La protection de l’enfance est une question lourde de société. Les départements se sentent bien seuls face aux problèmes de prise en charge psychiatrique et psychique. Quand des médias filment en caméra cachée, ils pointent des dysfonctionnements sans les remettre dans leur contexte. Dans l’immense majorité des cas, les structures font face malgré les difficultés de recrutement ! Chacun doit avoir conscience qu’il y a aussi des parents qui nous appellent pour les protéger de leurs enfants et que la situation s’est aggravée avec la pandémie. Bien sûr, il faut s’assurer que les règles de droit soient respectées, prendre des sanctions lourdes si nécessaires, mais il faut surtout reconstruire une relation de confiance. Et cela passe par la formation.

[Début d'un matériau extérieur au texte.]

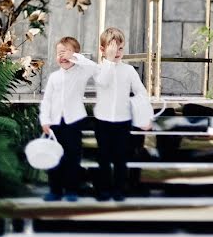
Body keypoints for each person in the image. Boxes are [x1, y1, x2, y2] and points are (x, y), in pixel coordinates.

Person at [71, 27, 150, 201]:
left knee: (121, 157)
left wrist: (142, 113)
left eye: (120, 49)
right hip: (103, 121)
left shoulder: (129, 71)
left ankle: (119, 190)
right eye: (113, 49)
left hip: (123, 121)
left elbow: (141, 92)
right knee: (104, 157)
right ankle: (103, 190)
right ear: (102, 49)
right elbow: (104, 82)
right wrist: (109, 60)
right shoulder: (99, 69)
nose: (117, 53)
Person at [38, 36, 97, 202]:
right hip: (55, 123)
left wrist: (76, 57)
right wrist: (45, 121)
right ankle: (55, 190)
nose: (62, 56)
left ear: (75, 54)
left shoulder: (81, 72)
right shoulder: (54, 77)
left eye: (66, 52)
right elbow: (47, 100)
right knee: (54, 157)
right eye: (59, 53)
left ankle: (71, 189)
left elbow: (94, 67)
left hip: (74, 121)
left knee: (72, 157)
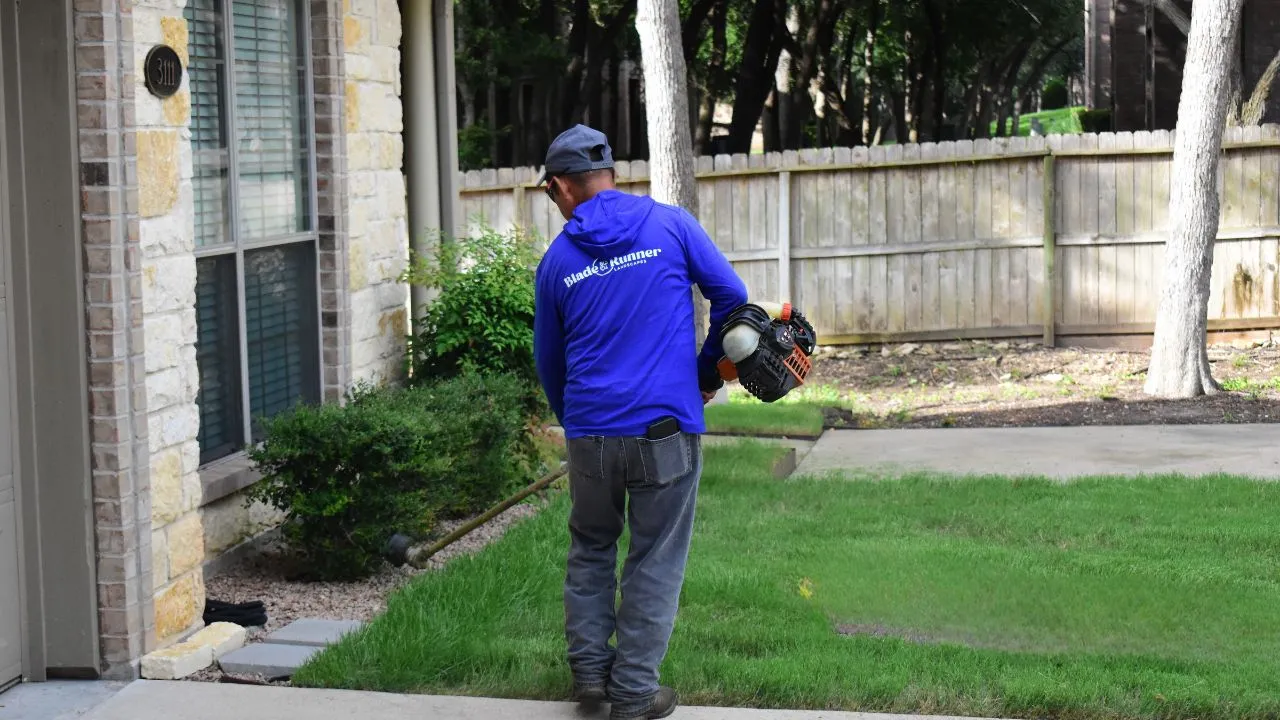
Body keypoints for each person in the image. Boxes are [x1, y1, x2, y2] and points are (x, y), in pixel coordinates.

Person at [533, 124, 748, 720]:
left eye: (552, 196)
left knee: (592, 548)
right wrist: (704, 376)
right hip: (665, 433)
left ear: (561, 188)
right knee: (655, 557)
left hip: (592, 435)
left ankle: (593, 682)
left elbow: (549, 362)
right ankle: (633, 694)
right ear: (608, 175)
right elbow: (733, 298)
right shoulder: (670, 225)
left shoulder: (557, 262)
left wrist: (575, 423)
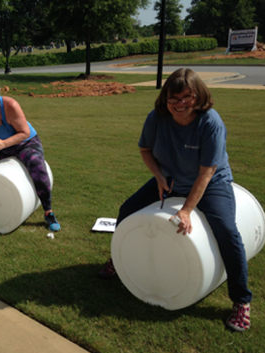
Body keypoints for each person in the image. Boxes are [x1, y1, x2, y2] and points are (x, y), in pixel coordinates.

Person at [98, 68, 252, 332]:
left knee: (227, 230)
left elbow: (207, 172)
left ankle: (241, 301)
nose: (180, 104)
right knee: (127, 210)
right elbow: (145, 150)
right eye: (174, 99)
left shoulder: (210, 122)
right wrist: (158, 176)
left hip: (211, 183)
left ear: (198, 96)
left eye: (187, 97)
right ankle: (117, 259)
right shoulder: (157, 118)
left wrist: (186, 210)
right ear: (165, 99)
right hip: (169, 178)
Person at [0, 80, 60, 232]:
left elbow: (24, 133)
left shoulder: (10, 105)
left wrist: (2, 144)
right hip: (1, 145)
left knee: (37, 165)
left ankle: (49, 212)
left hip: (25, 142)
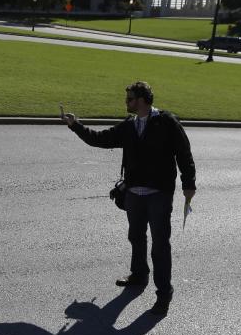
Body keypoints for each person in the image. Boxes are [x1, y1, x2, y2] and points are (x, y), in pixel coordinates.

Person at [61, 81, 196, 317]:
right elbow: (100, 139)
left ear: (143, 100)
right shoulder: (129, 126)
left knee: (160, 245)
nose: (126, 102)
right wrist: (75, 126)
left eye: (130, 99)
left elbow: (184, 152)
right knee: (135, 236)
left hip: (159, 194)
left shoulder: (166, 122)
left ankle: (164, 294)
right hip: (134, 193)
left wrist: (189, 184)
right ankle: (139, 274)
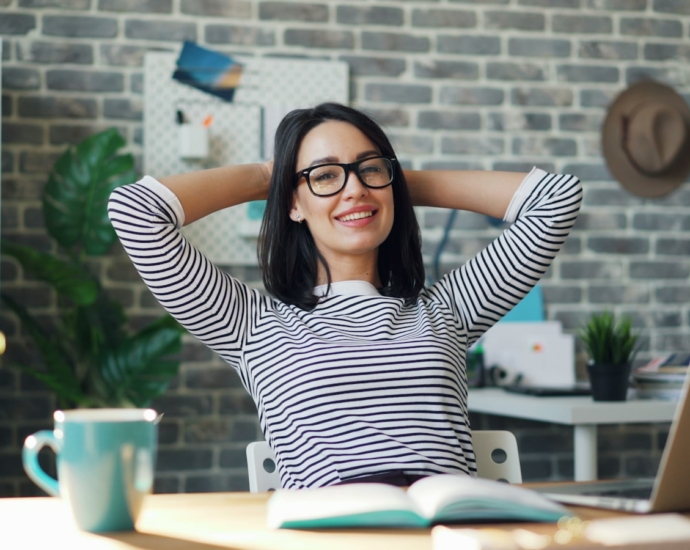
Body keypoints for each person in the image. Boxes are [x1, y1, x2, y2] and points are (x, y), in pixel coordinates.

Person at [108, 103, 582, 489]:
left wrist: (388, 183)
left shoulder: (448, 311)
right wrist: (271, 176)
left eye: (369, 169)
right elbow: (135, 212)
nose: (353, 189)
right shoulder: (251, 326)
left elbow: (556, 200)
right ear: (293, 202)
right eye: (325, 176)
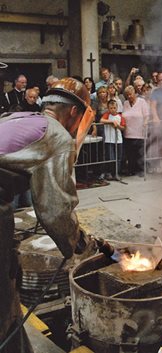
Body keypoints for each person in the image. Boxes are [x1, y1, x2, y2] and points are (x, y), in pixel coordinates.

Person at [0, 77, 93, 353]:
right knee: (3, 302)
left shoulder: (16, 117)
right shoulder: (57, 135)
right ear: (75, 113)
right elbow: (54, 211)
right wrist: (77, 243)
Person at [122, 85, 149, 177]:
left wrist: (145, 123)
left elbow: (146, 115)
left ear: (135, 93)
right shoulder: (125, 103)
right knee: (130, 153)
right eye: (127, 95)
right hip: (128, 132)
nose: (129, 96)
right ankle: (131, 169)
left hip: (139, 131)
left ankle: (141, 170)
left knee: (140, 152)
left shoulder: (142, 102)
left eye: (130, 94)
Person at [100, 99, 126, 180]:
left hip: (118, 140)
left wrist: (117, 126)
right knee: (110, 157)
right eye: (111, 108)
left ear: (117, 107)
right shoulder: (107, 115)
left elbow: (123, 128)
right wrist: (111, 122)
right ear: (108, 108)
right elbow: (101, 120)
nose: (113, 110)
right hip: (109, 140)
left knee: (118, 158)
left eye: (114, 108)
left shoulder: (120, 116)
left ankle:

Et dans le champ de l’autonomie ?
F. S. Il faut une loi et des financements ad hoc. On connaît la situation et les données : on ne va pas en parler encore un an ! Le gouvernement doit faire des propositions pour donner de la cohérence à l’action publique face au vieillissement. Cela dysfonctionne, car comme dans beaucoup de domaines, il manque un chef de filât plus clair. Les départements financent le prix de journée, certains même encore l’investissement et n’ont pourtant aucun pouvoir d’injonction ni de nomination de directeur d’Ehpad. Pendant la pandémie, des établissements ne nous donnaient même pas le nombre de décès dans leur structure ! Les départements doivent assumer une responsabilité pleine et entière.

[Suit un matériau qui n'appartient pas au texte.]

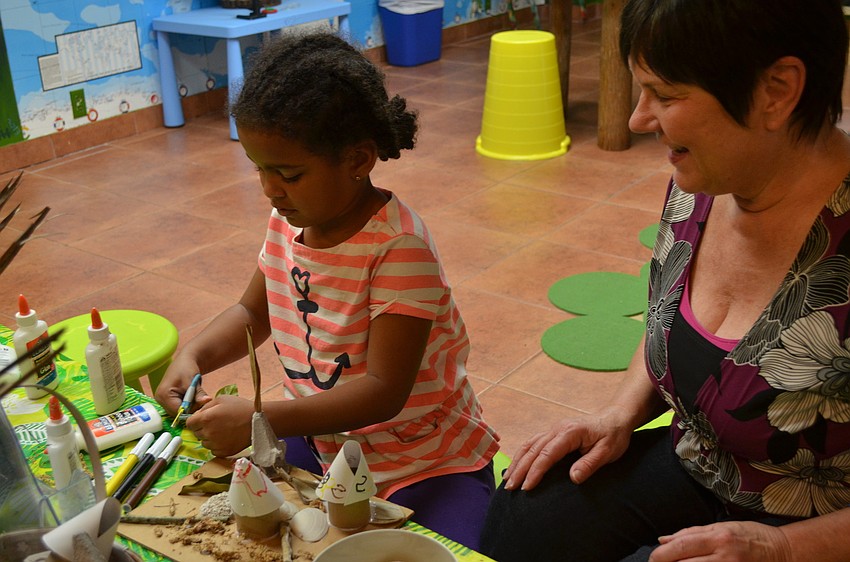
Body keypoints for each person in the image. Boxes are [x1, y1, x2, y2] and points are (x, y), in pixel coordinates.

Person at [480, 1, 850, 560]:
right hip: (705, 465)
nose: (638, 118)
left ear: (777, 89)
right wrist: (618, 414)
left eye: (666, 94)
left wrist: (782, 549)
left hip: (819, 528)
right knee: (526, 513)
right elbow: (669, 322)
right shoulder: (702, 179)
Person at [154, 32, 499, 549]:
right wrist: (194, 356)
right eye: (260, 170)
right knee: (245, 526)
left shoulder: (399, 248)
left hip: (421, 460)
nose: (270, 189)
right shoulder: (287, 221)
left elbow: (384, 391)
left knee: (450, 550)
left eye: (288, 173)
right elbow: (254, 312)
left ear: (358, 159)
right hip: (320, 443)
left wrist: (259, 416)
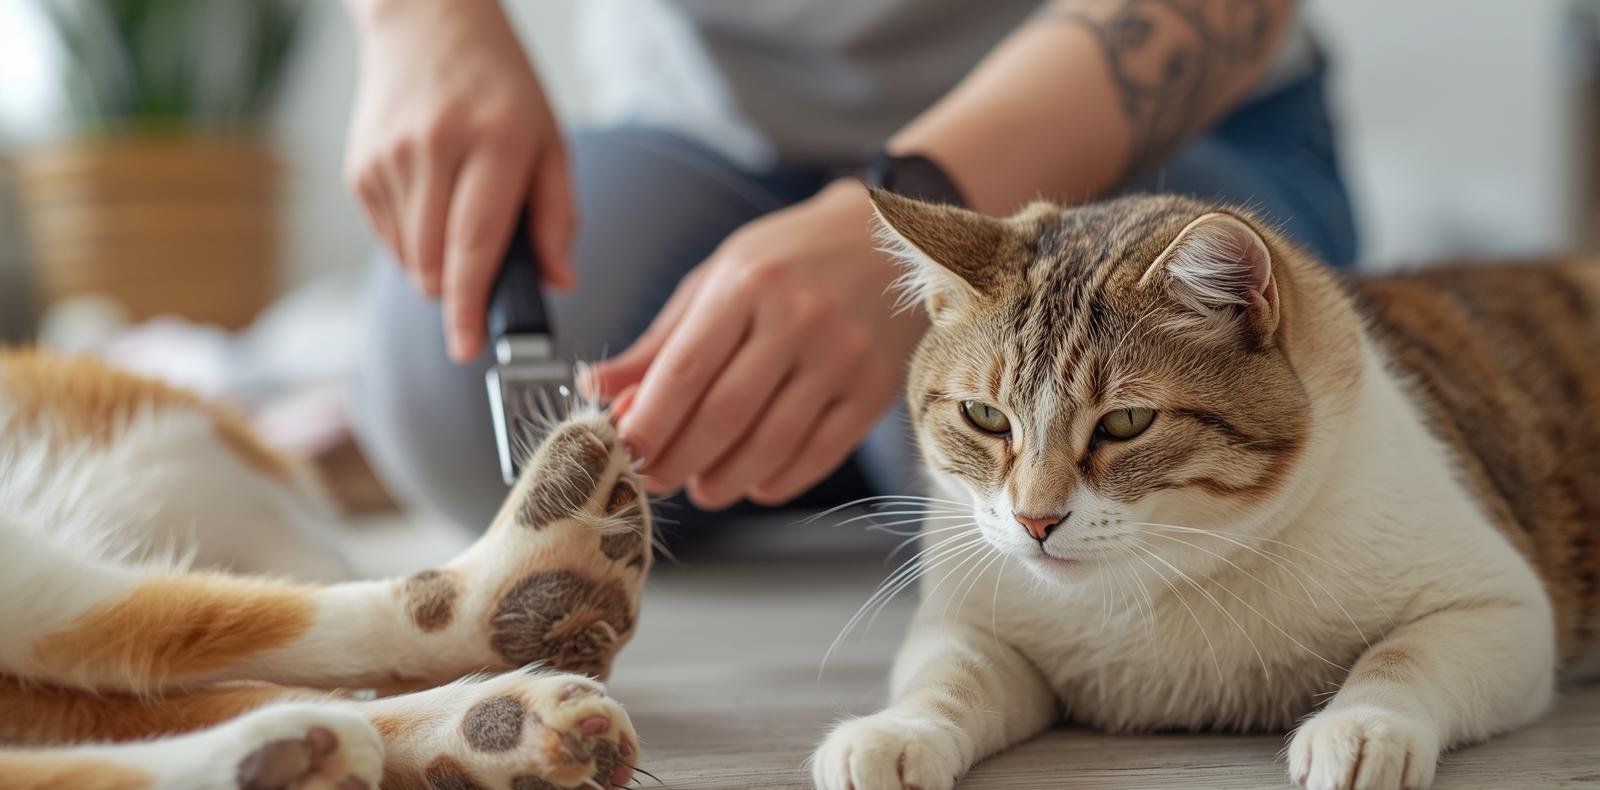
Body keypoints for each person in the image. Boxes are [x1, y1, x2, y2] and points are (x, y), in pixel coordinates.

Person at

La tendance n'est-elle pas plutôt de « recentraliser » les politiques sociales ?
F. S. Cette idée qui circule dans la haute administration est folle ! Et témoigne d’une méconnaissance des réalités territoriales. Reconnaître la diversité au local, ce n’est pas affaiblir le service public ! On l’a bien vu sur le RSA. La vraie injustice c’est que les départements n’ont pas les moyens d’agir.

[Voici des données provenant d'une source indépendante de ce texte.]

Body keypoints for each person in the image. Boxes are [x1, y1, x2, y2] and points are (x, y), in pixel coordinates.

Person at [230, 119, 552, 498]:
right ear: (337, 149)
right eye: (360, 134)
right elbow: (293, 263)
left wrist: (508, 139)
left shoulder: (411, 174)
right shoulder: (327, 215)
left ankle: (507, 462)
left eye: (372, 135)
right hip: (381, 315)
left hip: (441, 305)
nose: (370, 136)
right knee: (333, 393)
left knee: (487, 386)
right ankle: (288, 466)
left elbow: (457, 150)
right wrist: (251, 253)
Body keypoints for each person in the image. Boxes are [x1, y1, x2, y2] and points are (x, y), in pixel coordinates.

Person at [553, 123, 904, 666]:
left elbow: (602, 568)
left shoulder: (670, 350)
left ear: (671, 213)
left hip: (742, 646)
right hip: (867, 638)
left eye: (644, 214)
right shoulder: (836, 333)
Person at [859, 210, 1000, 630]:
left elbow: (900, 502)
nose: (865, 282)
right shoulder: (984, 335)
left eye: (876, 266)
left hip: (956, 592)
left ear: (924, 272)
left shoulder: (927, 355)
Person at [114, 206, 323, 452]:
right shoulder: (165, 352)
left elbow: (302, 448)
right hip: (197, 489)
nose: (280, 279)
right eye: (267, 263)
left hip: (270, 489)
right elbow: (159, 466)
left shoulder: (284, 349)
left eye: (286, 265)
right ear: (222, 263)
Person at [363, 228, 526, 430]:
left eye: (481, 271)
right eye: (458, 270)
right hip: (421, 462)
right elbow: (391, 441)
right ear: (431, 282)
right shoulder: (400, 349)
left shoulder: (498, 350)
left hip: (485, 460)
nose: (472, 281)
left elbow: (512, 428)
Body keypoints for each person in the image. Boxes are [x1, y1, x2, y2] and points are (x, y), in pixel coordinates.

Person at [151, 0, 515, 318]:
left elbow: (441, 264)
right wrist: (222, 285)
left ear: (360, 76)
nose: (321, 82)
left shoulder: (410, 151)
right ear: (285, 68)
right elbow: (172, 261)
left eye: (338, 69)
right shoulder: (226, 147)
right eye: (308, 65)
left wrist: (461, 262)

Quel regard portez-vous sur l'expérimentation du RSA contre activité ?
F. S. Les discussions sont en cours avec la création de France Travail. 43 départements sont candidats. J'ai souhaité un copilotage via l'accréditation de Pôle emploi. On avance. Là aussi, il faut aussi les moyens des ambitions affichées. Pour assurer les activités mais pas uniquement. Si l'État verse la prestation, quels seront les moyens d'action du département pour faire respecter les termes du contrat ? L'enveloppe de 20 millions d'euros ne permettra qu'une expérimentation limitée.